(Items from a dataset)
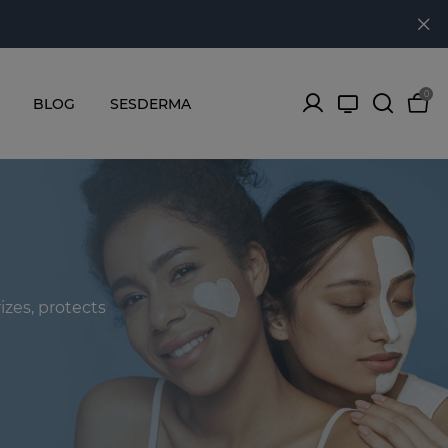
0
BLOG
SESDERMA
izes, protects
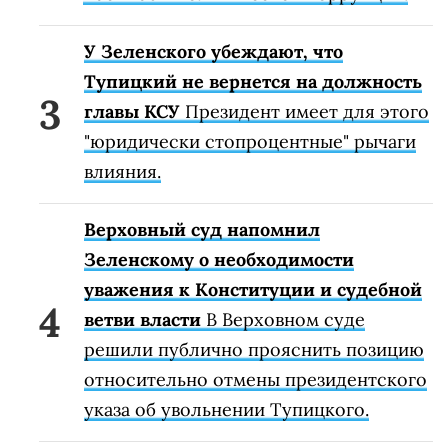
У Зеленского убеждают, что
Тупицкий не вернется на должность
главы КСУ
Президент имеет для этого
"юридически стопроцентные" рычаги
влияния.
Верховный суд напомнил
Зеленскому о необходимости
уважения к Конституции и судебной
ветви власти
В Верховном суде
решили публично прояснить позицию
относительно отмены президентского
указа об увольнении Тупицкого.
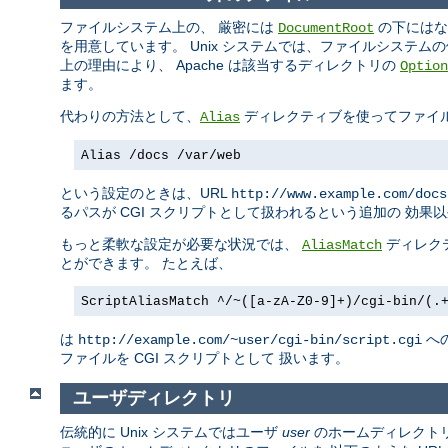
ファイルシステム上の、 厳密には
の下にはな
DocumentRoot
を用意しています。 Unix システムでは、ファイルシステム
上の理由により、 Apache は該当するディレクトリの
Option
ます。
代わりの方法として、
ディレクティブを使ってファイ
Alias
Alias /docs /var/web
という設定のときは、URL
http://www.example.com/docs
るパスが CGI スクリプトとして扱われるという追加の 効果
もっと柔軟な設定が必要な状況では、
ディレク
AliasMatch
とができます。 たとえば、
ScriptAliasMatch ^/~([a-zA-Z0-9]+)/cgi-bin/(.
は
へ
http://example.com/~user/cgi-bin/script.cgi
ファイルを CGI スクリプトとして 扱います。
ユーザディレクトリ
伝統的に Unix システムではユーザ
user
のホームディレクト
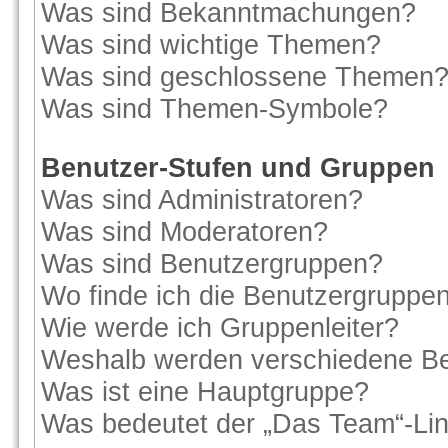
Was sind Bekanntmachungen?
Was sind wichtige Themen?
Was sind geschlossene Themen
Was sind Themen-Symbole?
Benutzer-Stufen und Gruppen
Was sind Administratoren?
Was sind Moderatoren?
Was sind Benutzergruppen?
Wo finde ich die Benutzergruppen 
Wie werde ich Gruppenleiter?
Weshalb werden verschiedene Ben
Was ist eine Hauptgruppe?
Was bedeutet der „Das Team“-Link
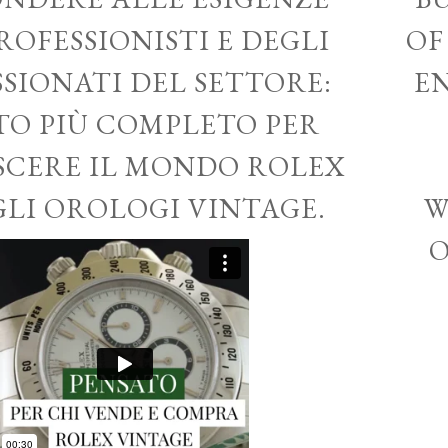
ROFESSIONISTI E DEGLI
OF
SSIONATI DEL SETTORE:
EN
ITO PIÙ COMPLETO PER
CERE IL MONDO ROLEX
GLI OROLOGI VINTAGE.
W
O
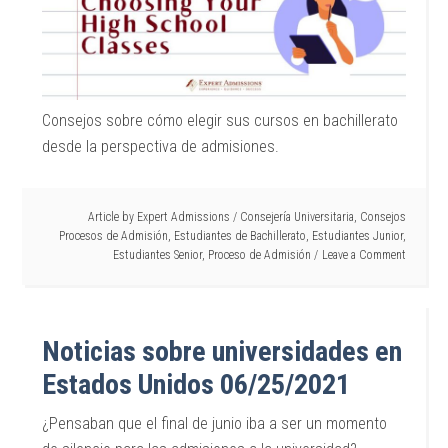
Consejos sobre cómo elegir sus cursos en bachillerato
desde la perspectiva de admisiones.
Article by
Expert Admissions
/
Consejería Universitaria
,
Consejos
Procesos de Admisión
,
Estudiantes de Bachillerato
,
Estudiantes Junior
,
Estudiantes Senior
,
Proceso de Admisión
Leave a Comment
Noticias sobre universidades en
Estados Unidos 06/25/2021
¿Pensaban que el final de junio iba a ser un momento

TO-DO ITEM
Your copy should be the entries retyped exactly, with no images in it.

RESULT FOR THIS EXERCISE
0
BLOG
SESDERMA
izes, protects
У Зеленского убеждают, что
Тупицкий не вернется на должность
главы КСУ
Президент имеет для этого
"юридически стопроцентные" рычаги
влияния.
Верховный суд напомнил
Зеленскому о необходимости
уважения к Конституции и судебной
ветви власти
В Верховном суде
решили публично прояснить позицию
относительно отмены президентского
указа об увольнении Тупицкого.
ファイルシステム上の、 厳密には
の下にはな
DocumentRoot
を用意しています。 Unix システムでは、ファイルシステム
上の理由により、 Apache は該当するディレクトリの
Option
ます。
代わりの方法として、
ディレクティブを使ってファイ
Alias
Alias /docs /var/web
という設定のときは、URL
http://www.example.com/docs
るパスが CGI スクリプトとして扱われるという追加の 効果
もっと柔軟な設定が必要な状況では、
ディレク
AliasMatch
とができます。 たとえば、
ScriptAliasMatch ^/~([a-zA-Z0-9]+)/cgi-bin/(.
は
へ
http://example.com/~user/cgi-bin/script.cgi
ファイルを CGI スクリプトとして 扱います。
ユーザディレクトリ
伝統的に Unix システムではユーザ
user
のホームディレクト
Was sind Bekanntmachungen?
Was sind wichtige Themen?
Was sind geschlossene Themen
Was sind Themen-Symbole?
Benutzer-Stufen und Gruppen
Was sind Administratoren?
Was sind Moderatoren?
Was sind Benutzergruppen?
Wo finde ich die Benutzergruppen 
Wie werde ich Gruppenleiter?
Weshalb werden verschiedene Ben
Was ist eine Hauptgruppe?
Was bedeutet der „Das Team“-Link
ROFESSIONISTI E DEGLI
OF
SSIONATI DEL SETTORE:
EN
ITO PIÙ COMPLETO PER
CERE IL MONDO ROLEX
GLI OROLOGI VINTAGE.
W
O
Consejos sobre cómo elegir sus cursos en bachillerato
desde la perspectiva de admisiones.
Article by
Expert Admissions
/
Consejería Universitaria
,
Consejos
Procesos de Admisión
,
Estudiantes de Bachillerato
,
Estudiantes Junior
,
Estudiantes Senior
,
Proceso de Admisión
Leave a Comment
Noticias sobre universidades en
Estados Unidos 06/25/2021
¿Pensaban que el final de junio iba a ser un momento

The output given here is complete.